Can you give us a brief overview of the services offered by your sector?

“First is the perinatal component, which extends from the 12th week of pregnancy until the child’s birth. Integrated follow-ups are offered to pregnant women with socioeconomic or psychosocial vulnerabilities, for example.  Oftentimes, these women are referred to programs such as OLO or SIPPE. Nurse-led individual or group sessions consisting of 10 to 15 people are available. Among some of the topics covered: preparing for childbirth and breastfeeding, nutritional assessments and healthy eating education activities.

The second component focuses on children from birth to age 5. It addresses nutrition-related health aspects, such as: premature babies, fortification of breast milk, failure to thrive, allergies, obesity, vitamin deficiencies, etc.”

What are your main functions?

“I assess nutritional disorders and conditions, develop personalized treatment plans, educate and perform pre- and post-natal follow-ups with at-risk women and children.   

I am also involved in community-based prevention and health promotion. My focus is mostly on leading prenatal meetings, introducing complementary foods, the parents’ and the child’s role during mealtimes, and reducing iron deficiencies in young children.”

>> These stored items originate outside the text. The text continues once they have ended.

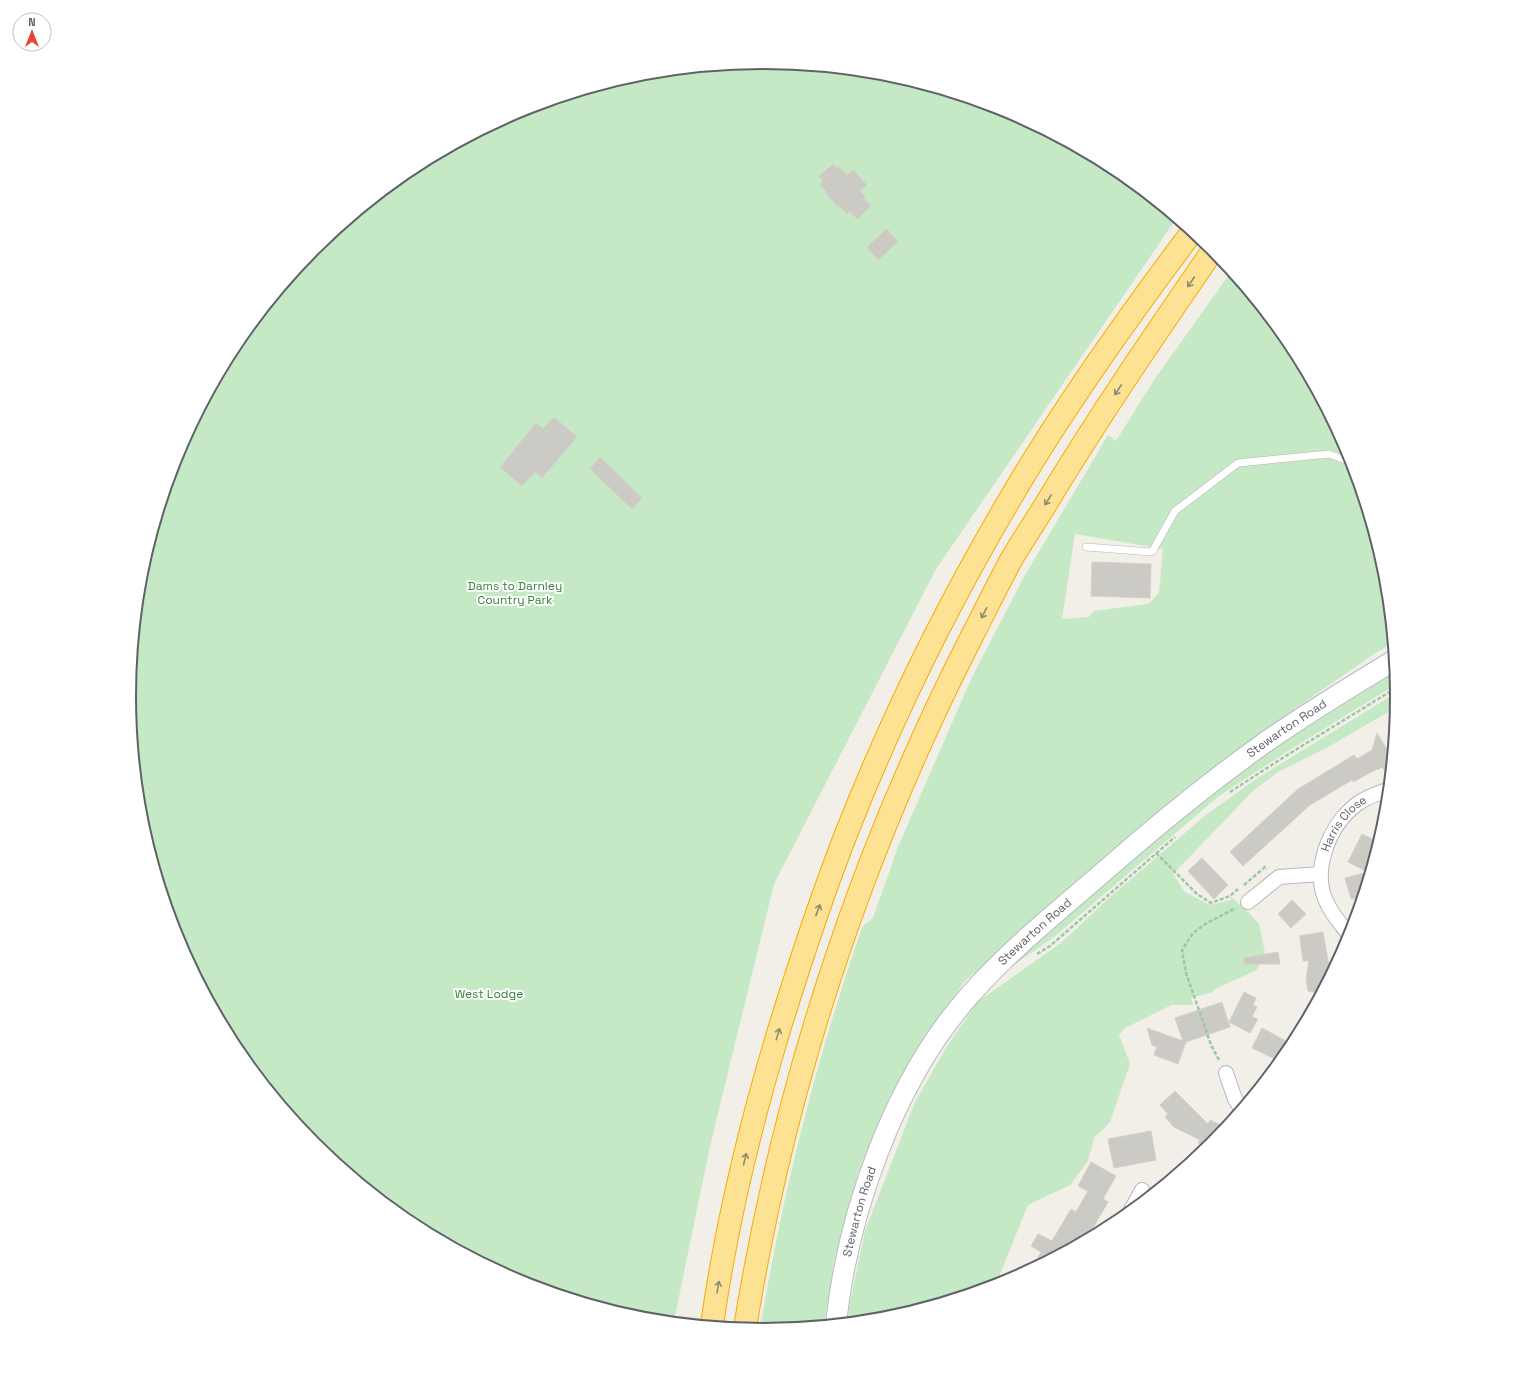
<svg xmlns="http://www.w3.org/2000/svg" width="1525" height="1392" font-family="'Space Grotesk',sans-serif">
<style>
.green{fill:#c5e8c5;fill-rule:evenodd}
.building{fill:#cccac5;stroke:#d6d1c6}
.lines{fill:none;stroke-linecap:round;stroke-linejoin:round}
.service-casing{stroke:#b5b8bc;stroke-width:8}
.minor-casing{stroke:#b5b8bc;stroke-width:16}
.secondary-casing{stroke:#b6babf;stroke-width:22}
.motorway-casing{stroke:#f9ab00;stroke-width:24}
.path{stroke:#9cc7a9;stroke-width:2.5;stroke-dasharray:4 2;stroke-linecap:butt}
.service{stroke:#fff;stroke-width:7}
.minor{stroke:#fff;stroke-width:14}
.secondary{stroke:#fff;stroke-width:20}
.motorway{stroke:#fde293;stroke-width:22}
.oneway{stroke:#8e8975}
.labels{text-anchor:middle;stroke-width:4;stroke-linejoin:round;paint-order:stroke}
.park-label{font-size:12px;fill:#348238;stroke:#fff}
.street-label{font-size:12px;fill:#5f6368;stroke:#fff}
.rim{fill:none;stroke:#5f6368;stroke-width:2}
</style>
<rect width="100%" height="100%" fill="#f1efe8"/>
<!-- green -->
<g class="green">
<polygon points="763,62 886,74 1005,110 1115,169 1176,219 936,569 774,884 710,1146 674,1321 639,1318 520,1282 410,1223 314,1144 235,1048 177,938 141,819 129,696 141,572 177,453 235,344 314,248 410,169 520,110 639,74"/>
<path d="M1231 272 1290 344 1348 454 1384 573 1391 644 1374 654 1296 708 1181 792 964 982 918 1048 887 1103 858 1173 834 1261 824 1324 760 1330C782 1195 815 1065 859 936L863 926 873 918 898 847 972 677 1024 577 1108 435 1116 441 1154 380ZM1075 534 1163 549 1159 593 1148 604 1094 611 1089 617 1062 619Z"/>
<polygon points="1394,672 1395,685 1288,751 1219,796 1054,937 994,979 1200,801 1307,725"/>
<polygon points="1396,693 1395,708 1330,746 1278,772 1253,791 1173,874 1185,892 1210,905 1231,900 1230,896 1250,914 1259,924 1265,953 1257,970 1215,989 1213,992 1191,998 1193,1005 1171,1005 1125,1028 1119,1035 1130,1064 1110,1122 1094,1138 1088,1161 1070,1185 1028,1205 996,1284 886,1318 848,1322 849,1308 865,1231 915,1102 946,1048 977,1002 1061,943 1109,898 1206,815 1256,779"/>
</g>
<!-- building -->
<g class="building">
<polygon points="833,164 837,168 839,167 847,175 853,170 867,185 860,191 866,197 864,199 871,206 857,219 850,211 847,214 840,206 838,207 826,194 827,192 820,184 823,181 819,176"/>
<polygon points="887,229 898,242 878,260 867,247"/>
<polygon points="554,417 577,437 542,478 535,472 522,486 500,467 536,423 543,429"/>
<polygon points="600,457 642,498 632,509 590,469"/>
<polygon points="1092,562 1151,564 1150,598 1091,596"/>
<polygon points="1377,733 1391,756 1389,777 1382,767 1378,770 1377,769 1353,782 1352,780 1310,805 1243,866 1230,852 1298,789 1354,755 1357,759 1372,750"/>
<polygon points="1362,834 1378,842 1361,897 1351,899 1345,878 1368,872 1348,862"/>
<polygon points="1202,858 1228,885 1214,899 1188,871"/>
<polygon points="1292,900 1306,914 1291,928 1278,914"/>
<polygon points="1323,932 1329,966 1327,979 1319,993 1308,991 1306,979 1309,961 1303,961 1300,939 1301,939 1299,936"/>
<polygon points="1278,952 1280,964 1244,964 1244,958"/>
<polygon points="1244,992 1256,998 1253,1005 1257,1007 1252,1017 1258,1019 1250,1033 1229,1022"/>
<polygon points="1222,1002 1230,1027 1186,1042 1178,1064 1154,1055 1157,1047 1152,1045 1147,1028 1183,1041 1175,1018"/>
<polygon points="1262,1028 1290,1043 1279,1061 1252,1048"/>
<polygon points="1175,1091 1208,1124 1210,1120 1225,1127 1207,1147 1198,1143 1200,1140 1174,1127 1165,1117 1168,1114 1160,1105"/>
<polygon points="1151,1131 1156,1160 1114,1168 1108,1139"/>
<polygon points="1091,1162 1116,1176 1103,1199 1108,1202 1087,1238 1033,1267 1041,1252 1031,1246 1038,1234 1052,1241 1071,1209 1076,1212 1088,1191 1078,1186"/>
</g>
<g class="lines">
<!-- service casing -->
<g class="service-casing">
<polyline id="service" points="1086,547 1152,552 1175,511 1238,463 1329,454 1351,462"/>
</g>
<!-- minor casing -->
<g class="minor-casing">
<g id="minor">
<polyline points="1248,902 1279,877 1320,874"/>
<path id="s1" d="M1349 935C1342 925 1333 916 1328 905 1310 872 1329 825 1357 804 1366 797 1377 794 1387 790"/>
<polyline points="1226,1073 1235,1099 1241,1108"/>
<polyline points="1131,1210 1142,1190"/>
</g>
</g>
<!-- secondary casing -->
<g class="secondary-casing">
<g id="secondary">
<path id="s2" d="M836 1323C848 1212 894 1081 969 996 1010 949 1061 909 1108 868 1156 826 1205 786 1256 749 1300 717 1347 689 1393 661"/>
</g>
</g>
<!-- motorway casing -->
<g class="motorway-casing">
<g id="motorway">
<path d="M712 1325C726 1225 750 1126 779 1030 800 962 822 895 848 829 899 700 963 574 1036 456 1084 379 1137 305 1192 232"/>
<path d="M745 1328C784 1086 859 858 970 640 984 613 997 586 1011 560 1025 536 1041 513 1055 489 1105 407 1159 329 1213 250"/>
</g>
</g>
<!-- path -->
<g class="path">
<polyline points="1230,792 1284,757 1396,688"/>
<polyline points="1156,853 1197,894 1211,903 1230,896 1238,889"/>
<polyline points="1244,885 1265,867 1267,869"/>
<polyline points="1037,954 1050,946 1175,837"/>
<polyline points="1219,1060 1211,1045 1186,973 1182,950 1193,933 1207,923 1236,908"/>
</g>
<!-- service -->
<use href="#service" class="service"/>
<!-- minor -->
<use href="#minor" class="minor"/>
<!-- secondary -->
<use href="#secondary" class="secondary"/>
<!-- motorway -->
<use href="#motorway" class="motorway"/>
</g>
<!-- one-way arrows -->
<defs><path id="oneway-shaft" d="M-6 0H5M1.5-3L5.5 0L1.5 3" fill="none" stroke-width="1.6" stroke-linecap="round" stroke-linejoin="round"/></defs>
<g class="oneway">
<use href="#oneway-shaft" transform="translate(1191 282) rotate(124)"/>
<use href="#oneway-shaft" transform="translate(1118 390) rotate(123)"/>
<use href="#oneway-shaft" transform="translate(1048 500) rotate(122)"/>
<use href="#oneway-shaft" transform="translate(984 613) rotate(117)"/>
<use href="#oneway-shaft" transform="translate(818 910) rotate(-70)"/>
<use href="#oneway-shaft" transform="translate(778 1034) rotate(-73)"/>
<use href="#oneway-shaft" transform="translate(745 1159) rotate(-76)"/>
<use href="#oneway-shaft" transform="translate(718 1287) rotate(-80)"/>
</g>
<g class="labels">
<!-- park labels -->
<g class="park-label">
<text x="515" y="590">Dams to Darnley<tspan x="515" dy="14">Country Park</tspan></text>
<text x="489" y="998">West Lodge</text>
</g>
<!-- street labels -->
<g class="street-label">
<text dy="4" stroke="none"><textPath href="#s2" startOffset="774">Stewarton Road</textPath></text>
<text dy="4" stroke="none"><textPath href="#s1" startOffset="126">Harris Close</textPath></text>
<text dy="4" stroke="none"><textPath href="#s2" startOffset="450">Stewarton Road</textPath></text>
<text dy="4" stroke="none"><textPath href="#s2" startOffset="114">Stewarton Road</textPath></text>
</g>
</g>
<!-- crop -->
<path d="M0 0H1525V1392H0ZM136 696a627 627 0 1 1 1254 0a627 627 0 1 1-1254 0Z" fill="#fff" fill-rule="evenodd"/>
<path class="rim" d="M136 696a627 627 0 1 1 1254 0a627 627 0 1 1-1254 0Z"/>
<!-- north arrow -->
<g transform="translate(32 32)"><circle r="19" fill="#ffffff" stroke="#bfc1c3"/>
<path d="M0-3L7 15L0 10L-7 15Z" fill="#ea4335"/>
<text y="-6" font-size="11" font-weight="bold" text-anchor="middle" fill="#5f6368">N</text>
</g>
</svg>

What do you love most about your job?

“Having the opportunity to intervene early on and, in so doing, playing a positive role in the child’s life. Pregnancy is a wonderful time in a family’s life. Our “baby steps” approach can make a real difference.

I also enjoy mentoring my colleagues, as it ensures consistency in terms of the information we share with families.” 

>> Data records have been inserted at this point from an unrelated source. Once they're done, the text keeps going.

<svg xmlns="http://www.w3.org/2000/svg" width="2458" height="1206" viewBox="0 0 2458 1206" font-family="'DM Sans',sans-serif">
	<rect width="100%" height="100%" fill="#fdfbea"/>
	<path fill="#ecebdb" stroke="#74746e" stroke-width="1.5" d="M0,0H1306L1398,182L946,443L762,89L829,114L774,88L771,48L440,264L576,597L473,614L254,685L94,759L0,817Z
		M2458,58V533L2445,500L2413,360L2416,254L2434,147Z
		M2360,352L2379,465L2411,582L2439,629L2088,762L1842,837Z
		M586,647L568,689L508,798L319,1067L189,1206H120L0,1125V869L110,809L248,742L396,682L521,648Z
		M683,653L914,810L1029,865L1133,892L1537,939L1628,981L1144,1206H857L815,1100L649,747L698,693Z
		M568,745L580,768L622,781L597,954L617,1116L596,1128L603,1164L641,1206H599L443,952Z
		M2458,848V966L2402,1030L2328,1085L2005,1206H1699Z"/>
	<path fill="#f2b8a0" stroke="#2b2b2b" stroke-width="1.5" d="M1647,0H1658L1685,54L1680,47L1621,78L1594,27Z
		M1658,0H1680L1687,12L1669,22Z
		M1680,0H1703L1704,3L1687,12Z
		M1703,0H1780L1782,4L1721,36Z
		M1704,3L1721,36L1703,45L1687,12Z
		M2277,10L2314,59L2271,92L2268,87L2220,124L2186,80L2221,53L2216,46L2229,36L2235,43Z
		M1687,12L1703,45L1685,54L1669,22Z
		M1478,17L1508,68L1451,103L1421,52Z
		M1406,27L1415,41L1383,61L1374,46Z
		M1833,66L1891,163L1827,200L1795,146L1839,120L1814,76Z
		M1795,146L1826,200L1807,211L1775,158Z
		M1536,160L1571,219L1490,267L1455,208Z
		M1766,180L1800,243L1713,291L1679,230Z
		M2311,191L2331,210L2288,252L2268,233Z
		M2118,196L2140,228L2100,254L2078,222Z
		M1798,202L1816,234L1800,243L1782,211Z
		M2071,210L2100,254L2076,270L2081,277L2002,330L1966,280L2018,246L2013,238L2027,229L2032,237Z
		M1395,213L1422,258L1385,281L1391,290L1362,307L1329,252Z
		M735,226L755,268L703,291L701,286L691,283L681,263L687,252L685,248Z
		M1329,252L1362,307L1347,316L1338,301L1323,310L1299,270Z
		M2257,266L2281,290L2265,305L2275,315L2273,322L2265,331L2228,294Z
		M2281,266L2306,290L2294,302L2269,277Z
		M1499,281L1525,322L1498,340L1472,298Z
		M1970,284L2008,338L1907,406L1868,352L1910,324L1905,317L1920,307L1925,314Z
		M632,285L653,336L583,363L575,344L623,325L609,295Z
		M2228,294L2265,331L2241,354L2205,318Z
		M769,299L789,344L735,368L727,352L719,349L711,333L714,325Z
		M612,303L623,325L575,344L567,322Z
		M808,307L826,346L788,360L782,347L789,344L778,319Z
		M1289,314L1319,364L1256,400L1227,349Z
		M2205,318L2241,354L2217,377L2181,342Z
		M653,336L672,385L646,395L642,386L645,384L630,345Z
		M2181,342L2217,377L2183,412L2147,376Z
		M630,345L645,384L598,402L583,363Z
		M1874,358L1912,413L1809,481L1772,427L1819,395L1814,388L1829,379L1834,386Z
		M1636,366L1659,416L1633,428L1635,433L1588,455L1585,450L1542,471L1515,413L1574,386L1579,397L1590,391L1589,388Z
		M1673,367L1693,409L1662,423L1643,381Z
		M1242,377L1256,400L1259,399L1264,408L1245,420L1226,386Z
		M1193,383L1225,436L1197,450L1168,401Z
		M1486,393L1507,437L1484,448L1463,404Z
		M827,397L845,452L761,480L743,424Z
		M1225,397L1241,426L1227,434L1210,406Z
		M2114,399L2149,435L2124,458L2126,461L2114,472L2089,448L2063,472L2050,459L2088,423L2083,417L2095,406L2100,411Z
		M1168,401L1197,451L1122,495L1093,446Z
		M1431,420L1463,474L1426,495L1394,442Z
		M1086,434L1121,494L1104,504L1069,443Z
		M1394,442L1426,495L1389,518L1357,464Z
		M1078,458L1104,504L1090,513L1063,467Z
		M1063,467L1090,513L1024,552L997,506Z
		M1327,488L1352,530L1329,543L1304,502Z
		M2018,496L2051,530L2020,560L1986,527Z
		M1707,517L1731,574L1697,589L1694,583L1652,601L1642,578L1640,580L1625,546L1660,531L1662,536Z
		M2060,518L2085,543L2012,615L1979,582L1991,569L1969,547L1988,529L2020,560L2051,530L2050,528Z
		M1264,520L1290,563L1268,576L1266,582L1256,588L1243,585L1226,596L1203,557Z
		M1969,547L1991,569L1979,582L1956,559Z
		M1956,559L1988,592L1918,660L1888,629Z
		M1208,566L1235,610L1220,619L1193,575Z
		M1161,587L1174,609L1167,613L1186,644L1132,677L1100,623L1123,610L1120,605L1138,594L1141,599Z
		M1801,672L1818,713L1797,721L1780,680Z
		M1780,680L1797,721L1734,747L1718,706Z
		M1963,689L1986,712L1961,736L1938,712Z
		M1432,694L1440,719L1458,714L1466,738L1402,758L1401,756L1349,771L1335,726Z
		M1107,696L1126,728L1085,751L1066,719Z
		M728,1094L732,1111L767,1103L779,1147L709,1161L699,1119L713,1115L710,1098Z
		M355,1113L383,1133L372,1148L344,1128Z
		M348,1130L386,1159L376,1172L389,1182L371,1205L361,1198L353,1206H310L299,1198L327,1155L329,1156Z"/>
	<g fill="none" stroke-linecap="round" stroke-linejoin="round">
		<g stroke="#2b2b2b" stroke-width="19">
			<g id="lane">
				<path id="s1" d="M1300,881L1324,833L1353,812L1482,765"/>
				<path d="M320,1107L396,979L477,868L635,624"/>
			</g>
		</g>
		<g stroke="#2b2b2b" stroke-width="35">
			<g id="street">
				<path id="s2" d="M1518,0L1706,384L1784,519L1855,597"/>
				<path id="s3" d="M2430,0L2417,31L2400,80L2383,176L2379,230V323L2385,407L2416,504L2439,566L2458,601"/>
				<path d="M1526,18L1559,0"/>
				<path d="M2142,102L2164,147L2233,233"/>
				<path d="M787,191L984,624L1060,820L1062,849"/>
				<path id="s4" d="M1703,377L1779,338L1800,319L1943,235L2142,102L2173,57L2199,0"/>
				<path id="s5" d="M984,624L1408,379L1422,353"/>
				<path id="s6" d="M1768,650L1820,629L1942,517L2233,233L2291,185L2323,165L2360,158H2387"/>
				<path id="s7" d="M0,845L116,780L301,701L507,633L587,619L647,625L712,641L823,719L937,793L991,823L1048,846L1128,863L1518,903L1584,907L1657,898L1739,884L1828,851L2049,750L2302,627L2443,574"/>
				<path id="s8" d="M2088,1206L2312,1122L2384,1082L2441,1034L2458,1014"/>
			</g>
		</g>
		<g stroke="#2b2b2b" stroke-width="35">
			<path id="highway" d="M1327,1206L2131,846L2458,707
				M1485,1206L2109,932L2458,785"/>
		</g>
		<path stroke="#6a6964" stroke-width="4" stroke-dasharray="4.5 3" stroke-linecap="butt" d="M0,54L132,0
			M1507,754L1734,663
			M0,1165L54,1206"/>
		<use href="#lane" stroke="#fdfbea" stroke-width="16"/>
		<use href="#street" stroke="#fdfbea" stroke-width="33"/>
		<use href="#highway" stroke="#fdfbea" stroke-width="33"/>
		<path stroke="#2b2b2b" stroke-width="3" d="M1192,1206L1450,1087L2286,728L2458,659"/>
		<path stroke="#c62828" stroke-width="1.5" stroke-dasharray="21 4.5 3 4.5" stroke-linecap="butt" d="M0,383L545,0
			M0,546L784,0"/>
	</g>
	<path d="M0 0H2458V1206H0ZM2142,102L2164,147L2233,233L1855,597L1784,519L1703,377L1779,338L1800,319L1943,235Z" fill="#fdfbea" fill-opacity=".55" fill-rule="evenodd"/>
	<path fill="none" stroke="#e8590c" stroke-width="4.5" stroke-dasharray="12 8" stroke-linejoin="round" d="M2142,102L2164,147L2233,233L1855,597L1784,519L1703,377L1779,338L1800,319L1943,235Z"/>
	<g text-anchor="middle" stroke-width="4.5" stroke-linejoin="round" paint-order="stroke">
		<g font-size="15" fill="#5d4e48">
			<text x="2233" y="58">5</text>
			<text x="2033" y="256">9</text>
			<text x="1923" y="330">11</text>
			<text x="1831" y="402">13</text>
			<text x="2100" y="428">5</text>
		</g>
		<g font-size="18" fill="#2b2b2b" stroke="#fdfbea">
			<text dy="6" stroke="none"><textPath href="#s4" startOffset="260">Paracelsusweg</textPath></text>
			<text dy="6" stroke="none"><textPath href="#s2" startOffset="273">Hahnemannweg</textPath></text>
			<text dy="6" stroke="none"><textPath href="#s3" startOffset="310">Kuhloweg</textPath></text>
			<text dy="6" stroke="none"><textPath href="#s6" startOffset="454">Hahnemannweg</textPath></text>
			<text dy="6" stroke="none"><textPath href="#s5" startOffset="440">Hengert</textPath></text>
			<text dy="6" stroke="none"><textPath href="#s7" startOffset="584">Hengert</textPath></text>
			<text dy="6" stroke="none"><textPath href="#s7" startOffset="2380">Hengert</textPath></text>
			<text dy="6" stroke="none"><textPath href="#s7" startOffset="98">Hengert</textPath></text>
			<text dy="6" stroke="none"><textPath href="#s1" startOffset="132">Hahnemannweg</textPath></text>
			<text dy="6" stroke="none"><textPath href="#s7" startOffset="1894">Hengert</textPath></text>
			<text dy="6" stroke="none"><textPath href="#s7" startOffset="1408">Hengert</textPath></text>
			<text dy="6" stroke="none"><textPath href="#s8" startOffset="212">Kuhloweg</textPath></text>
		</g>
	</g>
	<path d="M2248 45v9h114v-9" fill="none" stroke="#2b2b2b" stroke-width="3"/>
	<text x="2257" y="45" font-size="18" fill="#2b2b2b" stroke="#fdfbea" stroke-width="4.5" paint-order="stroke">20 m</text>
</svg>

What are some of the key challenges you face?

“Working with clients from various ethnic backgrounds can be challenging in itself. We have to respect the values, traditions and pace of each family. Also, because of the language barrier often encountered, we must call on the services of interpreters.

Factors such as the growing number of immigrants, runaway inflation and financial precarity are other elements that contribute to the growing waiting lists.”

Is there an achievement you’re particularly proud of?

“I was involved in the creation of the "Branché santé" program, in collaboration with a nutritionist from the CIUSSS du Centre-Sud-de-l’Île-de-Montréal, for four years. This program, launched in 2016, is aimed at children aged 9 to 12. It encourages children and their families to embrace a healthy lifestyle. The focus is on such things as balanced nutrition, physical activity, stress management, self-esteem and positive body image, all in a fun context.”

Ms. Di Benedetto kindly agreed to share some aspects of her personal life with us…

Tell us a little about yourself…

“I’ve always lived on the South Shore. My husband and I are the proud parents of two boys, Hugo and Enzo, both karate aficionados. We enjoy many sports as a family, including skating, snowshoeing, downhill skiing, swimming and cycling.”

What do you do to unwind?

“I really enjoy hot yoga and have been practicing with a co-worker for about ten years.”

Do you enjoy travelling?

“Absolutely! Portugal and Sicily, where my father is from, are among some of the countries we have visited. We are also fond of going down south and camping.”

“Our services, offered by nutritionists, nurses, social workers, psychoeducators and family assistants, are open to those who want to take advantage of them”, says Ms. Di Benedetto. Here she is, pictured with Nancy Paiement, nurse clinician, IBCLC (left), and Stéphanie Scott, nurse (right).

“My interventions consist of one-on-one meetings, group workshops, in-home visits or visits to community organizations, states our featured employee, who is a certified IBCLC (International Board Certified Lactation Consultant).